Quote the material word for word, from its first line through the line that contains "Reading left to right, list", inclusive.

[[ EXTRACTED DATA open ]]

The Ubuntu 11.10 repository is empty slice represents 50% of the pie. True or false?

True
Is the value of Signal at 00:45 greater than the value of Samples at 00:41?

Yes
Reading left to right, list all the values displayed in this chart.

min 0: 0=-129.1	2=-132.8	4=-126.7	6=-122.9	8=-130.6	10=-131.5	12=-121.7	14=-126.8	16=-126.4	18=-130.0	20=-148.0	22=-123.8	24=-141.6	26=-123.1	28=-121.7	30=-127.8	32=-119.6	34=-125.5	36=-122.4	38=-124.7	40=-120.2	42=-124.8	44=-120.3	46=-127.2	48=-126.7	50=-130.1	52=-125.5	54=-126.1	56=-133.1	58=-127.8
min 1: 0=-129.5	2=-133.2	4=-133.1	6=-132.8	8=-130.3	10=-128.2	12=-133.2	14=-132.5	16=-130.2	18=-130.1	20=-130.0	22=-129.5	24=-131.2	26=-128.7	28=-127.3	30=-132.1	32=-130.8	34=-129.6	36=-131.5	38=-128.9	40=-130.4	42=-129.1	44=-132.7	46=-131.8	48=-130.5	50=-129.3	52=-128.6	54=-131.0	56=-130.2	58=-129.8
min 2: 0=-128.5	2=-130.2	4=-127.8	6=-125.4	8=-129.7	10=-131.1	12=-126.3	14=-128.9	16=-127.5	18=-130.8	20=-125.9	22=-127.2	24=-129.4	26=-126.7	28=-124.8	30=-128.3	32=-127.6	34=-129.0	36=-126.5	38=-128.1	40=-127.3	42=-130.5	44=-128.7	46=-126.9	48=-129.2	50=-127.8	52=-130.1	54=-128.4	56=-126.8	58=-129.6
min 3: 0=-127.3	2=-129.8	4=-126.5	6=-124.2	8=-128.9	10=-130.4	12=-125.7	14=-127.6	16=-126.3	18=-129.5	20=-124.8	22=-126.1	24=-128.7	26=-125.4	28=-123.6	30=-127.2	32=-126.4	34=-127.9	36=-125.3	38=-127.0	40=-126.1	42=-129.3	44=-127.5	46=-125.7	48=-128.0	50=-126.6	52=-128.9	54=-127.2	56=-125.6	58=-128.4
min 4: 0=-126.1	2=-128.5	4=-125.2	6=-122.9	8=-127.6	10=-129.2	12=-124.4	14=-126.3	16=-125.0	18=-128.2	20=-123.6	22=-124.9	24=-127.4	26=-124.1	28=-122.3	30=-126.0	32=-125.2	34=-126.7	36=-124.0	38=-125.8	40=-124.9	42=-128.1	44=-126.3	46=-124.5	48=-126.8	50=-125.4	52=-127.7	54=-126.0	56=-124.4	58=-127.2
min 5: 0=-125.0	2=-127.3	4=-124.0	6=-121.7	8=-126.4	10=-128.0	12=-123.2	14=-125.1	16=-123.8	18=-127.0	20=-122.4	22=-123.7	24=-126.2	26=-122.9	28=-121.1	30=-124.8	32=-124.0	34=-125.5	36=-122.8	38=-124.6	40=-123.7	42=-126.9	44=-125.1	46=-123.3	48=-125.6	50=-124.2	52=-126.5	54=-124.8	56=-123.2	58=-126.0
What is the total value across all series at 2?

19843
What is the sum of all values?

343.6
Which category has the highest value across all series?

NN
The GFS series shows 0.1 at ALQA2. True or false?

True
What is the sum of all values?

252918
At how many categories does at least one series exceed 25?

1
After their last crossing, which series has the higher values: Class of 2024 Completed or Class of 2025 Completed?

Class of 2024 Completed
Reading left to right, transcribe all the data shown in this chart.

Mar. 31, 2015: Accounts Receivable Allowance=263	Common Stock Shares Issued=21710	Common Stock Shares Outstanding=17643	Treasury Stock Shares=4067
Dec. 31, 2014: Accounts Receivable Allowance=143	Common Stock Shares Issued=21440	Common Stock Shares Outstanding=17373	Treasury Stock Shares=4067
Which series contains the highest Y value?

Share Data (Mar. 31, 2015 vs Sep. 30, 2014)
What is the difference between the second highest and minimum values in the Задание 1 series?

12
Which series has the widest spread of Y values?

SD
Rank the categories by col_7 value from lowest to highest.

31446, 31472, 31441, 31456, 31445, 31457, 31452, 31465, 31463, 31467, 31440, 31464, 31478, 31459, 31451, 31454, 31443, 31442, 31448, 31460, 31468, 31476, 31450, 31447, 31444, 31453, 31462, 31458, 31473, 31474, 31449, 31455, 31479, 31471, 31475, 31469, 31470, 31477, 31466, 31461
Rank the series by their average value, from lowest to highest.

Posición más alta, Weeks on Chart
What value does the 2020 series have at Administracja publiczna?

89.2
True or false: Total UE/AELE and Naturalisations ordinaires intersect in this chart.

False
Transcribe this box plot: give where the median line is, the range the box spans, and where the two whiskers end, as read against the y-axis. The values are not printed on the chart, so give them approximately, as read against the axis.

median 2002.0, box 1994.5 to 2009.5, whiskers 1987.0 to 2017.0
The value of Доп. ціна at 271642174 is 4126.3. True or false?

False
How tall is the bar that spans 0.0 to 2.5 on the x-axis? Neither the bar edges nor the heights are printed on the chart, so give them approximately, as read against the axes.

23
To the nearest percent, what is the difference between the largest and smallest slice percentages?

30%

[[ EXTRACTED DATA closed ]]

> [TASK OUTPUT]
The Ubuntu 11.10 repository is empty slice represents 50% of the pie. True or false?

True
Is the value of Signal at 00:45 greater than the value of Samples at 00:41?

Yes
Reading left to right, list all the values displayed in this chart.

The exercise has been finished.